Brief Description of Drawings

[0053] Fig. 1 shows different kind shunts in thin film solar cells;

[0054] Fig. 2 depicts different excitation mechanism and heat generating effect in thin film solar cells; [0055] Fig. 3 shows a system for the detection of ohmic shunts in thin film solar cells according to an embodiment of the invention.

[0056] In Fig. 1 is a schematic representation of the band gap of two consecutive segments of a Tandem module. The uppermost picture depicts the regular electron flow in a thin film solar cell. No shunt is observed, so the electrons produced by the photovoltaic effect flow in the intended manner throughout the solar cell. In the second picture of Fig. 1 , a shunt caused by a missing lay is shown. The electrons produced by the photovoltaic effect flow through the shunt since this is the path of lowest resistance, thereby inducing heat in the area of the shunt. In the second last picture, a shunt caused by a missing structuring in the first structuring step, commonly referred to as P1 , is depicted. In the last picture, a shunt caused by a missing structuring in the second structuring step, commonly referred to as P3, is depicted.

[0057] In Fig. 2 the different excitation mechanism and heat generating effect in thin film solar cells are shown. Electrons may generate heat within the thin film solar cell by either a Peltier effect, recombination, tunnel recombination, thermalisation, or a collision with the atom network, as described in more detail above.

[0058] In Fig. 3 a system for the detection of ohmic shunts in thin film solar cells according to an embodiment of the invention is shown. A thin film solar cell, referred to as thin film module, comprising at least two different photovoltaically active layers is conveyed to a light table. The light table comprises a LED device as light source. The LED device is capable to emit light of at least two different wavelengths. The wavelengths are adapted to separately stimulate a photovoltaic effect in the different layers of the thin film module. An IR camera is adapted to recognize thermal emission on the surface of the thin film module. The IR camera as well as the LED device are connected to a Lock-in control device, by which the light of a specific wavelength emitted by the LED device is coupled the camera signal in the manner of a Lock-in amplifier. By either conveying the IR camera with respect to the thin film module or conveying the thin film module with respect to the IR camera, the shunts detected by their thermal emission recognized by the IR camera can be correlated to position and/or boundaries of the thin film module.
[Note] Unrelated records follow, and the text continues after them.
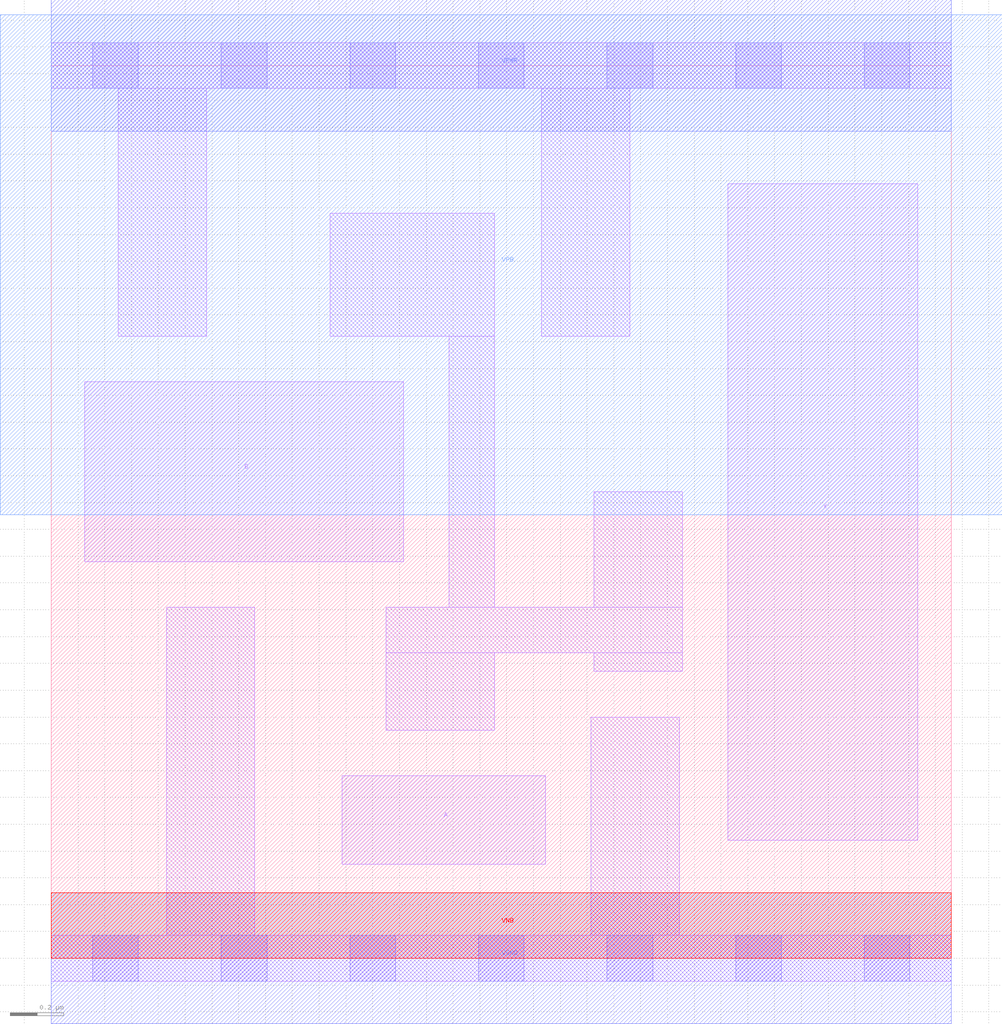
<source format=lef>
# Copyright 2020 The SkyWater PDK Authors
#
# Licensed under the Apache License, Version 2.0 (the "License");
# you may not use this file except in compliance with the License.
# You may obtain a copy of the License at
#
#     https://www.apache.org/licenses/LICENSE-2.0
#
# Unless required by applicable law or agreed to in writing, software
# distributed under the License is distributed on an "AS IS" BASIS,
# WITHOUT WARRANTIES OR CONDITIONS OF ANY KIND, either express or implied.
# See the License for the specific language governing permissions and
# limitations under the License.
#
# SPDX-License-Identifier: Apache-2.0

VERSION 5.7 ;
  NOWIREEXTENSIONATPIN ON ;
  DIVIDERCHAR "/" ;
  BUSBITCHARS "[]" ;
MACRO sky130_fd_sc_lp__and2_lp
  CLASS CORE ;
  FOREIGN sky130_fd_sc_lp__and2_lp ;
  ORIGIN  0.000000  0.000000 ;
  SIZE  3.360000 BY  3.330000 ;
  SYMMETRY X Y R90 ;
  SITE unit ;
  PIN A
    ANTENNAGATEAREA  0.189000 ;
    DIRECTION INPUT ;
    USE SIGNAL ;
    PORT
      LAYER li1 ;
        RECT 1.085000 0.350000 1.845000 0.680000 ;
    END
  END A
  PIN B
    ANTENNAGATEAREA  0.189000 ;
    DIRECTION INPUT ;
    USE SIGNAL ;
    PORT
      LAYER li1 ;
        RECT 0.125000 1.480000 1.315000 2.150000 ;
    END
  END B
  PIN X
    ANTENNADIFFAREA  0.239400 ;
    DIRECTION OUTPUT ;
    USE SIGNAL ;
    PORT
      LAYER li1 ;
        RECT 2.525000 0.440000 3.235000 2.890000 ;
    END
  END X
  PIN VGND
    DIRECTION INOUT ;
    USE GROUND ;
    PORT
      LAYER met1 ;
        RECT 0.000000 -0.245000 3.360000 0.245000 ;
    END
  END VGND
  PIN VNB
    DIRECTION INOUT ;
    USE GROUND ;
    PORT
      LAYER pwell ;
        RECT 0.000000 0.000000 3.360000 0.245000 ;
    END
  END VNB
  PIN VPB
    DIRECTION INOUT ;
    USE POWER ;
    PORT
      LAYER nwell ;
        RECT -0.190000 1.655000 3.550000 3.520000 ;
    END
  END VPB
  PIN VPWR
    DIRECTION INOUT ;
    USE POWER ;
    PORT
      LAYER met1 ;
        RECT 0.000000 3.085000 3.360000 3.575000 ;
    END
  END VPWR
  OBS
    LAYER li1 ;
      RECT 0.000000 -0.085000 3.360000 0.085000 ;
      RECT 0.000000  3.245000 3.360000 3.415000 ;
      RECT 0.250000  2.320000 0.580000 3.245000 ;
      RECT 0.430000  0.085000 0.760000 1.310000 ;
      RECT 1.040000  2.320000 1.655000 2.780000 ;
      RECT 1.250000  0.850000 1.655000 1.140000 ;
      RECT 1.250000  1.140000 2.355000 1.310000 ;
      RECT 1.485000  1.310000 1.655000 2.320000 ;
      RECT 1.830000  2.320000 2.160000 3.245000 ;
      RECT 2.015000  0.085000 2.345000 0.900000 ;
      RECT 2.025000  1.070000 2.355000 1.140000 ;
      RECT 2.025000  1.310000 2.355000 1.740000 ;
    LAYER mcon ;
      RECT 0.155000 -0.085000 0.325000 0.085000 ;
      RECT 0.155000  3.245000 0.325000 3.415000 ;
      RECT 0.635000 -0.085000 0.805000 0.085000 ;
      RECT 0.635000  3.245000 0.805000 3.415000 ;
      RECT 1.115000 -0.085000 1.285000 0.085000 ;
      RECT 1.115000  3.245000 1.285000 3.415000 ;
      RECT 1.595000 -0.085000 1.765000 0.085000 ;
      RECT 1.595000  3.245000 1.765000 3.415000 ;
      RECT 2.075000 -0.085000 2.245000 0.085000 ;
      RECT 2.075000  3.245000 2.245000 3.415000 ;
      RECT 2.555000 -0.085000 2.725000 0.085000 ;
      RECT 2.555000  3.245000 2.725000 3.415000 ;
      RECT 3.035000 -0.085000 3.205000 0.085000 ;
      RECT 3.035000  3.245000 3.205000 3.415000 ;
  END
END sky130_fd_sc_lp__and2_lp
END LIBRARY

</source>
[0059] The particular combinations of elements and features in the above detailed embodiments are exemplary only; the interchanging and substitution of these teachings with other teachings in this and the patents/applications incorporated by reference are also expressly contemplated. As those skilled in the art will recognize, variations, modifications, and other implementations of what is described herein can occur to those of ordinary skill in the art without departing from the spirit and the scope of the invention as claimed. Accordingly, the foregoing description is by way of example only and is not intended as limiting. In the claims, the word "comprising" does not exclude other elements or steps, and the indefinite article "a" or "an" does not exclude a plurality. The mere fact that certain measures are recited in mutually different dependent claims does not indicate that a combination of these measured cannot be used to advantage. The invention's scope is defined in the following claims and the equivalents thereto. Furthermore, reference signs used in the description and claims do not limit the scope of the invention as claimed.